In most biographies Dickens does not shine as a husband and father. Granted, this part of his life is often lost under the avalanche of information about his writing. In addition, his parenting is colored by two telling things: his nearly universally condemned (and rightly so) treatment of his wife, Catherine, while separating from her which included his attempts to forbid his children to see her; and his often-voiced disappointment in his children's lack of achievement in his letters. Unfortunately, these events of his latter life can be misleading.
Mr. Gottlieb does a nice job of showing us the real story of the Dickens children in brief biographical entries for each child. In fact, since he divides their stories into pre- and post-Dickens death, most of the children get two entries. And what comes out is that most of his children end up as reasonably successful adults with two of the ten--Kate and Henry--becoming fairly well-known in their own right: Kate as a portrait painter and Henry as a lawyer and judge, eventually knighted for his service to the country. Even some who take severe tongue lashings in Dickens' letters turn out well when objective eyes are opened. Alfred and Plorn have some success in Australia. Charley, especially, shows strong literary abilities as an editor and manager once Dickens lets him try his hand though, of course, he will never become the author his father was.

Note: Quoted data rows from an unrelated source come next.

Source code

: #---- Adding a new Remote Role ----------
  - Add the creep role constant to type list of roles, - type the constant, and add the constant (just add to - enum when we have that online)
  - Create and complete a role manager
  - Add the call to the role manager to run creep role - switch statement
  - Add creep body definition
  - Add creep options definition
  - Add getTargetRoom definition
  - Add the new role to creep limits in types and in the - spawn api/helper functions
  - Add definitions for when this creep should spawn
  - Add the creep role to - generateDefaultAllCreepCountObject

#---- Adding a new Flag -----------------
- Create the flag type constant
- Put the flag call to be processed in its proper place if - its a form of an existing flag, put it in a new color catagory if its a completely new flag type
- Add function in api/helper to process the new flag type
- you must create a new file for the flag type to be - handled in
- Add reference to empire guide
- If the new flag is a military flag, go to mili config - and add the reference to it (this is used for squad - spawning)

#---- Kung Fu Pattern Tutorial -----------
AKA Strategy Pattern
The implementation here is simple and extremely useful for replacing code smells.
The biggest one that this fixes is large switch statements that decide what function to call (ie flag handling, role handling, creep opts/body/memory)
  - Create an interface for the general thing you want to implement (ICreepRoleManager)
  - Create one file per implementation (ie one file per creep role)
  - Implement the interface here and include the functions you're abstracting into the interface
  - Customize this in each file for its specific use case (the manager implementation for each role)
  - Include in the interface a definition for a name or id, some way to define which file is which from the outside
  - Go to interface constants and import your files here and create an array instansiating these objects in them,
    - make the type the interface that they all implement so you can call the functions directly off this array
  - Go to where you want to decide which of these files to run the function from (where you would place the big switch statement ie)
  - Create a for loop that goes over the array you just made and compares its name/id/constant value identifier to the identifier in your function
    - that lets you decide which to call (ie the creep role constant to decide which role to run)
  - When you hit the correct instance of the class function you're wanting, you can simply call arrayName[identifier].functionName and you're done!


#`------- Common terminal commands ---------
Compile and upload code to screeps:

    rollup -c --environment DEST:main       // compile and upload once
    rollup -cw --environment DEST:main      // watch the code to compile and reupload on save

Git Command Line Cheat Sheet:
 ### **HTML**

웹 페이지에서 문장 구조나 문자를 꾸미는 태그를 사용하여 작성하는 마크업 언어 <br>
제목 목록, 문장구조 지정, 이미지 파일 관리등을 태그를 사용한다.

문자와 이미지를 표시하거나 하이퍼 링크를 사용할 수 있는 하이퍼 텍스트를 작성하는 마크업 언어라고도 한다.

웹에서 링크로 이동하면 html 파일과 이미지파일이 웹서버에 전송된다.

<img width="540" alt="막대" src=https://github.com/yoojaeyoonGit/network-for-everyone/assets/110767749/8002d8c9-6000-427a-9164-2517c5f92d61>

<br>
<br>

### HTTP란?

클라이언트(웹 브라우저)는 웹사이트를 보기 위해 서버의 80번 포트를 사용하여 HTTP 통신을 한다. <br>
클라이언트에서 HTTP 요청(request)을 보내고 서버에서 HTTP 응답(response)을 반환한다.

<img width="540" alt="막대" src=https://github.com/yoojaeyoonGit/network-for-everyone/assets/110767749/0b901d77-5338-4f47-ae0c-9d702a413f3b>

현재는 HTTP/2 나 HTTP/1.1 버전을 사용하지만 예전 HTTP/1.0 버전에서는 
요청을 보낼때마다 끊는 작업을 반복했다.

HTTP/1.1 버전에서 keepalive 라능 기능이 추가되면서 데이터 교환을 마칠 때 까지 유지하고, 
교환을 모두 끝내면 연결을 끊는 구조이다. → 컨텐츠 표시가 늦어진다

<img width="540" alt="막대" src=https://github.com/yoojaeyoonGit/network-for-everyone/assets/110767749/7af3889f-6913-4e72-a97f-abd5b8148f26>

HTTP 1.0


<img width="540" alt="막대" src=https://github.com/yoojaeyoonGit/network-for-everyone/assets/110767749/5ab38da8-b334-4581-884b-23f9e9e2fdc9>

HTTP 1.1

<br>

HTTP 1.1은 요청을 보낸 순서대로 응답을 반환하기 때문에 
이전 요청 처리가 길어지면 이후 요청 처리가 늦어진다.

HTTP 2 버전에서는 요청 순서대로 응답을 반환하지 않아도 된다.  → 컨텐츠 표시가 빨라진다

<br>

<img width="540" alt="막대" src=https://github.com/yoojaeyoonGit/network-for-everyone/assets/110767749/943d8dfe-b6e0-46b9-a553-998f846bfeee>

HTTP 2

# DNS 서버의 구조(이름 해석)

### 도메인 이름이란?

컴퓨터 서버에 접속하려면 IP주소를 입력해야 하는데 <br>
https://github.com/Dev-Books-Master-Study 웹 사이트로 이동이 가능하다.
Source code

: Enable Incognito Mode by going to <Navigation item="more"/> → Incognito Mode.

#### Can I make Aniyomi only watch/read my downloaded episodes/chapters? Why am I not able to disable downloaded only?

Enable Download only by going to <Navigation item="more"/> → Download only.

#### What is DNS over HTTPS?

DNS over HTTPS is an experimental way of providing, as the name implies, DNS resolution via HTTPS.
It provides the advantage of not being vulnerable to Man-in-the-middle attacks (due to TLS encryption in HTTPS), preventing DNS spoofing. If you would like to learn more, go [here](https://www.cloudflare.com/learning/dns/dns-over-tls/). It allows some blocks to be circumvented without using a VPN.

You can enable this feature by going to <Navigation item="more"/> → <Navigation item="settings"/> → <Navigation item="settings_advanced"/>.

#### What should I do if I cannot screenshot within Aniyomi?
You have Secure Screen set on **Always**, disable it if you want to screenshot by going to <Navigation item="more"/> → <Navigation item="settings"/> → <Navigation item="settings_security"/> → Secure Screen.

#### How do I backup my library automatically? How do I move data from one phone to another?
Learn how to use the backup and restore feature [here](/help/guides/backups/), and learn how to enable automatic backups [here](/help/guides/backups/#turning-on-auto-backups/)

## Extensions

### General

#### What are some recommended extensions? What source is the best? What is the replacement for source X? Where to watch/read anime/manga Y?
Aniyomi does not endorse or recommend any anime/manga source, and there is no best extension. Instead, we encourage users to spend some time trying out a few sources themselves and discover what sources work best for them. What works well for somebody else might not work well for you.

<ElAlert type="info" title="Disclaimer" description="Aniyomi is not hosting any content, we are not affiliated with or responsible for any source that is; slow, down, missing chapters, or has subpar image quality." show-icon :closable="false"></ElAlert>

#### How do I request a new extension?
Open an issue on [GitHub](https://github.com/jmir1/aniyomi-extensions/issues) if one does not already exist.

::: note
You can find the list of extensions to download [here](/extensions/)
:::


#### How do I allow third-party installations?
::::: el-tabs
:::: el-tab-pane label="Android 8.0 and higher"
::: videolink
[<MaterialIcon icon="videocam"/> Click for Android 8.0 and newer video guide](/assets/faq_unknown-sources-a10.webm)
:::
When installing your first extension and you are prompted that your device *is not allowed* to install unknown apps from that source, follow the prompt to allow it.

What Mr. Gottlieb recognizes is that it will be difficult for a man who pulled himself up from poverty through talent, indefatigable energy, and a lot of hard work to accept that his children will be anything less than hugely successful. Frankly, despite the carping and complaining we find in many of his letters, Dickens must have been a loving father. He was clearly at his best with young children, but he also made provision for each of his children as they grew and did his best to get them started on careers; in some cases, multiple times. If he was sometimes critical and worried that his children wouldn't amount to anything, that seems fair when some of his kids ran up debts and abandoned situations Dickens found for them. Besides, it is interesting to see how much Dickens' children loved him, even decades after his death and the need for pleasing him or protecting his legacy would seem to have passed.
Mr. Gottlieb also deserves credit for briefly looking at the evidence for Dickens having an eleventh child with his mistress, Ellen Ternan. Most of this comes from Claire Tomalin's work on the subject which I have commented on elsewhere (and in a somewhat similar vein to Gottlieb). He finishes with a short connection between Dickens and his fictional children.
In the end, this is an easily digestible book that adds a lot of flavor to other, larger biographies of Dickens. In so many of these other books, Dickens children are mentioned only in passing and we get little sense of this part of Dickens' life. Having this information available makes for a much more complete picture of the author and Mr. Gottlieb should be congratulated on his work.